Deux grandes dames de la chanson reviennent et font l'unanimité du public et de la critique : Patachou, médaille de vermeil de la Ville de Paris (Variétés, septembre 1972, et Théâtre Fontaine, janvier 1973), et Cora Vaucaire, ange blanc de la chanson, qui a fait vivre avec tendresse et ironie, au Théâtre de la Ville (février 1973) les poèmes de Prévert, d'Aragon, de Gainsbourg ou la complainte du roi Renaud.

Parmi les chanteurs engagés, Jean Ferrat réussit à remplir le Palais des sports (octobre 1972), en dénonçant l'hypocrisie du monde moderne. À la même époque, mais à l'Olympia, Léo Ferré fait un bide retentissant.

Ainsi, 1973 n'aura pas été une année consacrée entièrement aux éloges. Mireille Mathieu, lors de son passage à l'Olympia (février 1973), ne réussit pas à enthousiasmer son public. Elle rejoint ainsi le lot de critiques adressées à Sylvie Vartan, qui, malgré son travail assidu, a partagé l'opinion (Olympia, septembre 1972). Seul son mari, Johnny Halliday, qui fait une carrière en dents de scie, a prouvé qu'il était toujours le plus grand showman français, avec quelques fauteuils cassés (Palais des sports, Lyon, avril 1973).

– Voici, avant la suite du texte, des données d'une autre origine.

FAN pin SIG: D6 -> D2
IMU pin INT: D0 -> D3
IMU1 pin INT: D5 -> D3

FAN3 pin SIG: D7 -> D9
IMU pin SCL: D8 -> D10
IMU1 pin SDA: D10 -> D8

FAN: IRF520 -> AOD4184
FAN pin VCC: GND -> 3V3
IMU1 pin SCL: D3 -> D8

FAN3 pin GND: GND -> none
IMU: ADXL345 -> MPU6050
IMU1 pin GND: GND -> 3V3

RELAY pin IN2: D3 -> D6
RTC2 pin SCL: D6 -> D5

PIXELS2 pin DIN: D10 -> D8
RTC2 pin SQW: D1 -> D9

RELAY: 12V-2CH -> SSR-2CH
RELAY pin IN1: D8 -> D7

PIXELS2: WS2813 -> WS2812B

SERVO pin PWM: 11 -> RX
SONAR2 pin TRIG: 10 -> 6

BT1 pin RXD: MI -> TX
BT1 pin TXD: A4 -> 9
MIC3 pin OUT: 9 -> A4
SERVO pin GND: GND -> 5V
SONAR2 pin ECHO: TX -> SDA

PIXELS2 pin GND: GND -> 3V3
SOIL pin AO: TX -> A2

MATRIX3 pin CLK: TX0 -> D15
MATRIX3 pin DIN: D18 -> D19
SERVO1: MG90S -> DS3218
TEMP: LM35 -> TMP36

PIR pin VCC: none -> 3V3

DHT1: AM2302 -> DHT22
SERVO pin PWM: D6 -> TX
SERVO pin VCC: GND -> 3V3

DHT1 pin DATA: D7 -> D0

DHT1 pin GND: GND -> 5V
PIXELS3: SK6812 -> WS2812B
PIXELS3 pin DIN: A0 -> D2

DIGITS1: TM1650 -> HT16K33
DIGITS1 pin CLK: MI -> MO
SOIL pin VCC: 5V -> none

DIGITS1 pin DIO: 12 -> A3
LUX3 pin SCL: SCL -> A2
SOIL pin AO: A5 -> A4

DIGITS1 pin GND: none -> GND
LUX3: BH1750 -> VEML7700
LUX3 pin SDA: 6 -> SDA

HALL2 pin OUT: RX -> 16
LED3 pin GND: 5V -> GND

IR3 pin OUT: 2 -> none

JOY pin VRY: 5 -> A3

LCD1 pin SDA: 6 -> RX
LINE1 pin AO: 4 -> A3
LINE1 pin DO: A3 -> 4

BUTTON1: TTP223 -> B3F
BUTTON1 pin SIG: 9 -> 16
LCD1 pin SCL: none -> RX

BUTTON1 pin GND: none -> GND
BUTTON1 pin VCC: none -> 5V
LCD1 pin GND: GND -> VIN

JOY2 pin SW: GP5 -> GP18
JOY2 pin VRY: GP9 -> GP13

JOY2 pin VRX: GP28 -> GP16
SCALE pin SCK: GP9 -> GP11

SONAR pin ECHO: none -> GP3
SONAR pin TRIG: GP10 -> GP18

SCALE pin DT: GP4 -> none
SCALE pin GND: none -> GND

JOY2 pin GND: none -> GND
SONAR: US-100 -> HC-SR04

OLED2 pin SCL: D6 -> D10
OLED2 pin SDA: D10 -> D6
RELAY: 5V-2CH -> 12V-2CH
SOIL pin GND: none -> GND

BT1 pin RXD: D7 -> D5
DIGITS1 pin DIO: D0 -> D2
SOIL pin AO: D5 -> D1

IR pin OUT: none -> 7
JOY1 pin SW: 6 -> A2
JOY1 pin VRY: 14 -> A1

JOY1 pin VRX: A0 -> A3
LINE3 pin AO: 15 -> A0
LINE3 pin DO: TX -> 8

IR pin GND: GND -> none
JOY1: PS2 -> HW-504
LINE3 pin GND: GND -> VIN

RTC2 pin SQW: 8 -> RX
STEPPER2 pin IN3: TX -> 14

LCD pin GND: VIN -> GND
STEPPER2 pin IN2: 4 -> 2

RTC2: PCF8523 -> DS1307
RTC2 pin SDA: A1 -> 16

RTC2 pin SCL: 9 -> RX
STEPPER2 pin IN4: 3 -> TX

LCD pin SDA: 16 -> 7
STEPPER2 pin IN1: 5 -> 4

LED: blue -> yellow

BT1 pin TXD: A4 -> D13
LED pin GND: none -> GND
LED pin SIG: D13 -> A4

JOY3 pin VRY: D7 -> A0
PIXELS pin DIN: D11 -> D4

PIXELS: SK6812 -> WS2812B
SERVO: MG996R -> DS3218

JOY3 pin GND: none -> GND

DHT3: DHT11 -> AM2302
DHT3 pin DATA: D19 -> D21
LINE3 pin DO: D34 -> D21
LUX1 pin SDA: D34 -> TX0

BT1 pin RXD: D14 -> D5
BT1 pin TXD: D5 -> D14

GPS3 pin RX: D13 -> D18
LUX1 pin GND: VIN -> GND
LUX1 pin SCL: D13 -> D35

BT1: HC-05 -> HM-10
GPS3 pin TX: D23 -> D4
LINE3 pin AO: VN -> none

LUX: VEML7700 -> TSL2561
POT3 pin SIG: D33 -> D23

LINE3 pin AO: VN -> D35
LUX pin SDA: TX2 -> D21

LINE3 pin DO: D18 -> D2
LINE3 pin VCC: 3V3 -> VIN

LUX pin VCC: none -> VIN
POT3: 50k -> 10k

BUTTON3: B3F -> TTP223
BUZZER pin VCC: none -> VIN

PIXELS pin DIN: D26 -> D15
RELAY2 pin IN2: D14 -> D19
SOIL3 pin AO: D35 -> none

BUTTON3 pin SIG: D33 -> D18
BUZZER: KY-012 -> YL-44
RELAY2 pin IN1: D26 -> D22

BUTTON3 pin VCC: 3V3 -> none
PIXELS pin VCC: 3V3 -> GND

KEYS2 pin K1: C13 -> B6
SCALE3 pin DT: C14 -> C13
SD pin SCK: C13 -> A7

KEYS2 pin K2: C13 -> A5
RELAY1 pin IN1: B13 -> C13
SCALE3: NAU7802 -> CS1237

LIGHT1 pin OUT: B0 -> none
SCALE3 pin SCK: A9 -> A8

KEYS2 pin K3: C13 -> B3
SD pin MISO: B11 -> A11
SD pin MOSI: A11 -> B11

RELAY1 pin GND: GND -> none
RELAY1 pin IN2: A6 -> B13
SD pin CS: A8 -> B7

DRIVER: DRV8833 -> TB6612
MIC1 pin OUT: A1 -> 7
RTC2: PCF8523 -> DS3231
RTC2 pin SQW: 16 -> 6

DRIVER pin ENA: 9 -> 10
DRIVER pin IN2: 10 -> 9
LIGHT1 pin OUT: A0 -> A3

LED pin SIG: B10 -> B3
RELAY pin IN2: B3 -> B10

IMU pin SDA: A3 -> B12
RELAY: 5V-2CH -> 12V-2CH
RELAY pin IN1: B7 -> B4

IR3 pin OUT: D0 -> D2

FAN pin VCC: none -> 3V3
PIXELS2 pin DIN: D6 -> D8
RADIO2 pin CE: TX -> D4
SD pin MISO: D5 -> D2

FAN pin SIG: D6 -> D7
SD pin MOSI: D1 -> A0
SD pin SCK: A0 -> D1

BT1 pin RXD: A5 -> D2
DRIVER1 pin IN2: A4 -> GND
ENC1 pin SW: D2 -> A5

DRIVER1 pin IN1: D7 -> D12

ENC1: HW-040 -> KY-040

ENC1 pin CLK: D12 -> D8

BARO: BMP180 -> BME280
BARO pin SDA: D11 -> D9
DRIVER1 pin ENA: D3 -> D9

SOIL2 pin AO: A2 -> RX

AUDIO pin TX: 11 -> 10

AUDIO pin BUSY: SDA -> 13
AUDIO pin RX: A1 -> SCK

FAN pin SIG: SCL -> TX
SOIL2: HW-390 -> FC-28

Régine, malgré son boa vivant et un spectacle constitué par des attractions entremêlées de chansons (Bobino, mars 1973), accomplit une performance pour certains, et présente, pour d'autres, un spectacle moyen. Georgette Lemaire dans un Musicorama à l'Olympia (mars 1973) est jugée sévèrement par certains critiques qui trouvent son style passé de mode. Néanmoins elle revient à l'Olympia (mai 1973).

Duos

Les duos semblent redevenir à la mode. Stone et Eric Charden, célèbres fabricants de tubes, ont opté depuis longtemps pour ce genre d'interprétation. Comme le propre de tout chanteur est d'imiter les tics, la voix et le genre des autres vedettes, nous avons vu fleurir cette année le duo de Dalida et d'Alain Delon, avec Paroles, paroles, succès qui s'apprête à franchir le Rhin sous le titre Sprechen sie Deutsch? (!). Sheila et Ringo ont roucoulé Gondoles à Venise et bientôt Mireille Darc et Dany s'uniront le temps d'un disque pour avouer Un homme, c'est bon ! Quant à Sylvie et Johnny, on attend leur duo. Mais à côté de ces unions éphémères annoncées à grand renfort de publicité, deux scènes parisiennes ont fait revivre des duos célèbres qui n'ont pas pris une ride en 1973. À la Belle Époque, Eddy Constantine et Jeff Davis ont chanté leur jeunesse. À l'Olympia, le trop bref retour de Roche et Aznavour a fait découvrir (et applaudir) par la génération présente Le feutre taupe et Départ express.

Mort Shuman (ou un Américain à Paris), traducteur de Brel à l'usage de ses compatriotes, conquiert les Français avec Amerika (paroles d'E. Roda-Gil) où il mélange humour et amour, et surtout Le lac Majeur, qui lient solidement le no 1 du Hit Parade.

Mike Brant remporte trois disques d'or avec Qui saura, C'est ma prière, Rien qu'une larme dans tes yeux.

Demis Roussos, transfuge des Aphrodite's Child, écrit et chante de curieuses chansons qui entremêlent la poésie et le réalisme.

À l'étranger, la France exporte toujours ses vedettes, mais, fait surprenant, un Français totalement inconnu, Danyel Gérard, vend, en Allemagne, 4 millions de disques de sa chanson Butterfly et touche à la télévision d'outre-Rhin des cachets fabuleux.

Prix

À l'instar des prix littéraires, les prix couronnant les chansons ou les interprètes se multiplient, à tel point que le chanteur « qui-n'aura-reçu-aucun-prix » sera sûr de se singulariser... Ces concours ressemblent souvent à un radio-crochet. En juillet 1972, la Rose d'or d'Antibes est remportée par Jean-Pierre Savelli (Le ciel), Georges Chelon arrivant en seconde position avec Les années glissent sur ta vie ; Roger Mathieu (J'entre dans ton lit) et Lenny Kuhr (Pense à moi) se partagent le prix d'interprétation.

Au cours de la Nuit du cinéma (novembre 1972), le prix Triomphe a été décerné pour les variétés à Charles Aznavour et, pour la chanson, à Stone et Eric Charden. Quant au prix Révélation, il revient à Véronique Sanson, Mike Brant et Mort Shuman. Celui du Groupe, aux Delta Rythm Boys. Le prix Danse 1972 est attribué à Régine pour Le slag et celui du Tube 1972 à Eddie Barclay pour Pop corn.